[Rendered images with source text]
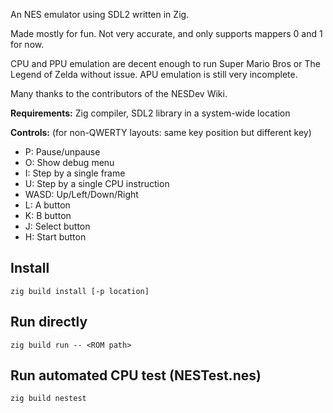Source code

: An NES emulator using SDL2 written in Zig.

Made mostly for fun. Not very accurate, and only supports mappers 0 and 1 for now.

CPU and PPU emulation are decent enough to run Super Mario Bros or The Legend of Zelda without issue. APU emulation is still very incomplete.

Many thanks to the contributors of the NESDev Wiki.

**Requirements:** Zig compiler, SDL2 library in a system-wide location

**Controls:** (for non-QWERTY layouts: same key position but different key)
- P: Pause/unpause
- O: Show debug menu
- I: Step by a single frame
- U: Step by a single CPU instruction
- WASD: Up/Left/Down/Right
- L: A button
- K: B button
- J: Select button
- H: Start button

## Install

`zig build install [-p location]`

## Run directly

`zig build run -- <ROM path>`

## Run automated CPU test (NESTest.nes)

`zig build nestest`
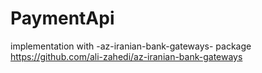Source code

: # PaymentApi
implementation with -az-iranian-bank-gateways- package
https://github.com/ali-zahedi/az-iranian-bank-gateways
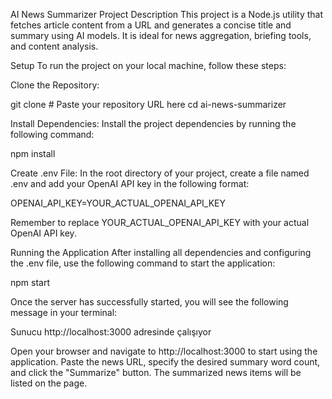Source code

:AI News Summarizer
Project Description
This project is a Node.js utility that fetches article content from a URL and generates a concise title and summary using AI models. It is ideal for news aggregation, briefing tools, and content analysis.

Setup
To run the project on your local machine, follow these steps:

Clone the Repository:

git clone <repository-url> # Paste your repository URL here
cd ai-news-summarizer

Install Dependencies:
Install the project dependencies by running the following command:

npm install

Create .env File:
In the root directory of your project, create a file named .env and add your OpenAI API key in the following format:

OPENAI_API_KEY=YOUR_ACTUAL_OPENAI_API_KEY

Remember to replace YOUR_ACTUAL_OPENAI_API_KEY with your actual OpenAI API key.

Running the Application
After installing all dependencies and configuring the .env file, use the following command to start the application:

npm start

Once the server has successfully started, you will see the following message in your terminal:

Sunucu http://localhost:3000 adresinde çalışıyor

Open your browser and navigate to http://localhost:3000 to start using the application. Paste the news URL, specify the desired summary word count, and click the "Summarize" button. The summarized news items will be listed on the page.
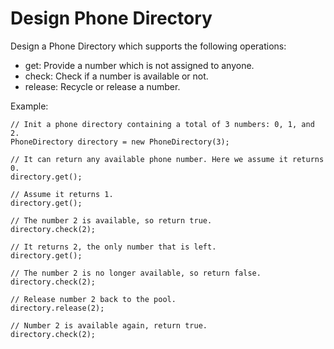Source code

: # Design Phone Directory

Design a Phone Directory which supports the following operations:

* get: Provide a number which is not assigned to anyone.
* check: Check if a number is available or not.
* release: Recycle or release a number.

Example:

    // Init a phone directory containing a total of 3 numbers: 0, 1, and 2.
    PhoneDirectory directory = new PhoneDirectory(3);

    // It can return any available phone number. Here we assume it returns 0.
    directory.get();

    // Assume it returns 1.
    directory.get();

    // The number 2 is available, so return true.
    directory.check(2);

    // It returns 2, the only number that is left.
    directory.get();

    // The number 2 is no longer available, so return false.
    directory.check(2);

    // Release number 2 back to the pool.
    directory.release(2);

    // Number 2 is available again, return true.
    directory.check(2);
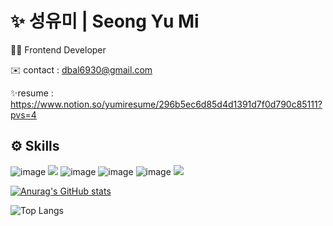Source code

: 
# ✨ 성유미 | Seong Yu Mi
👩‍💻 Frontend Developer

✉️ contact : dbal6930@gmail.com

✨resume : https://www.notion.so/yumiresume/296b5ec6d85d4d1391d7f0d790c85111?pvs=4


## ⚙️ Skills
![image](https://user-images.githubusercontent.com/107836206/201006784-c396df1c-b0a2-4690-808e-474ee181f01a.png)
<img src="https://img.shields.io/badge/vue.js-4FC08D?style=for-the-badge&logo=vue.js&logoColor=white"> 
![image](https://user-images.githubusercontent.com/107836206/201006763-863c3f60-1456-4cb3-b7f5-ebbcac47fc0d.png)
![image](https://user-images.githubusercontent.com/107836206/201006777-e6d4621d-a761-4767-8173-6a11a2dedfca.png)
![image](https://user-images.githubusercontent.com/107836206/201006795-d94b1387-4447-4aaf-af5c-3260043c2d1c.png)
<img src="https://img.shields.io/badge/figma-F24E1E?style=for-the-badge&logo=figma&logoColor=white"> 



[![Anurag's GitHub stats](https://github-readme-stats.vercel.app/api?username=SeongYum)](https://github.com/anuraghazra/github-readme-stats)

![Top Langs](https://github-readme-stats.vercel.app/api/top-langs/?username=SeongYum&layout=compact&hide=csharp)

**Exercise instructions**
Type out all of the source text in the data above, line for line and without any changes, leaving the pictures out of your answer.

**Written response**
Source code

: An NES emulator using SDL2 written in Zig.

Made mostly for fun. Not very accurate, and only supports mappers 0 and 1 for now.

CPU and PPU emulation are decent enough to run Super Mario Bros or The Legend of Zelda without issue. APU emulation is still very incomplete.

Many thanks to the contributors of the NESDev Wiki.

**Requirements:** Zig compiler, SDL2 library in a system-wide location

**Controls:** (for non-QWERTY layouts: same key position but different key)
- P: Pause/unpause
- O: Show debug menu
- I: Step by a single frame
- U: Step by a single CPU instruction
- WASD: Up/Left/Down/Right
- L: A button
- K: B button
- J: Select button
- H: Start button

## Install

`zig build install [-p location]`

## Run directly

`zig build run -- <ROM path>`

## Run automated CPU test (NESTest.nes)

`zig build nestest`
Source code

: # PaymentApi
implementation with -az-iranian-bank-gateways- package
https://github.com/ali-zahedi/az-iranian-bank-gateways
Source code

:AI News Summarizer
Project Description
This project is a Node.js utility that fetches article content from a URL and generates a concise title and summary using AI models. It is ideal for news aggregation, briefing tools, and content analysis.

Setup
To run the project on your local machine, follow these steps:

Clone the Repository:

git clone <repository-url> # Paste your repository URL here
cd ai-news-summarizer

Install Dependencies:
Install the project dependencies by running the following command:

npm install

Create .env File:
In the root directory of your project, create a file named .env and add your OpenAI API key in the following format:

OPENAI_API_KEY=YOUR_ACTUAL_OPENAI_API_KEY

Remember to replace YOUR_ACTUAL_OPENAI_API_KEY with your actual OpenAI API key.

Running the Application
After installing all dependencies and configuring the .env file, use the following command to start the application:

npm start

Once the server has successfully started, you will see the following message in your terminal:

Sunucu http://localhost:3000 adresinde çalışıyor

Open your browser and navigate to http://localhost:3000 to start using the application. Paste the news URL, specify the desired summary word count, and click the "Summarize" button. The summarized news items will be listed on the page.
Source code

: # Design Phone Directory

Design a Phone Directory which supports the following operations:

* get: Provide a number which is not assigned to anyone.
* check: Check if a number is available or not.
* release: Recycle or release a number.

Example:

    // Init a phone directory containing a total of 3 numbers: 0, 1, and 2.
    PhoneDirectory directory = new PhoneDirectory(3);

    // It can return any available phone number. Here we assume it returns 0.
    directory.get();

    // Assume it returns 1.
    directory.get();

    // The number 2 is available, so return true.
    directory.check(2);

    // It returns 2, the only number that is left.
    directory.get();

    // The number 2 is no longer available, so return false.
    directory.check(2);

    // Release number 2 back to the pool.
    directory.release(2);

    // Number 2 is available again, return true.
    directory.check(2);
Source code

: 
# ✨ 성유미 | Seong Yu Mi
👩‍💻 Frontend Developer

✉️ contact : dbal6930@gmail.com

✨resume : https://www.notion.so/yumiresume/296b5ec6d85d4d1391d7f0d790c85111?pvs=4


## ⚙️ Skills
![image](https://user-images.githubusercontent.com/107836206/201006784-c396df1c-b0a2-4690-808e-474ee181f01a.png)
<img src="https://img.shields.io/badge/vue.js-4FC08D?style=for-the-badge&logo=vue.js&logoColor=white"> 
![image](https://user-images.githubusercontent.com/107836206/201006763-863c3f60-1456-4cb3-b7f5-ebbcac47fc0d.png)
![image](https://user-images.githubusercontent.com/107836206/201006777-e6d4621d-a761-4767-8173-6a11a2dedfca.png)
![image](https://user-images.githubusercontent.com/107836206/201006795-d94b1387-4447-4aaf-af5c-3260043c2d1c.png)
<img src="https://img.shields.io/badge/figma-F24E1E?style=for-the-badge&logo=figma&logoColor=white"> 



[![Anurag's GitHub stats](https://github-readme-stats.vercel.app/api?username=SeongYum)](https://github.com/anuraghazra/github-readme-stats)

![Top Langs](https://github-readme-stats.vercel.app/api/top-langs/?username=SeongYum&layout=compact&hide=csharp)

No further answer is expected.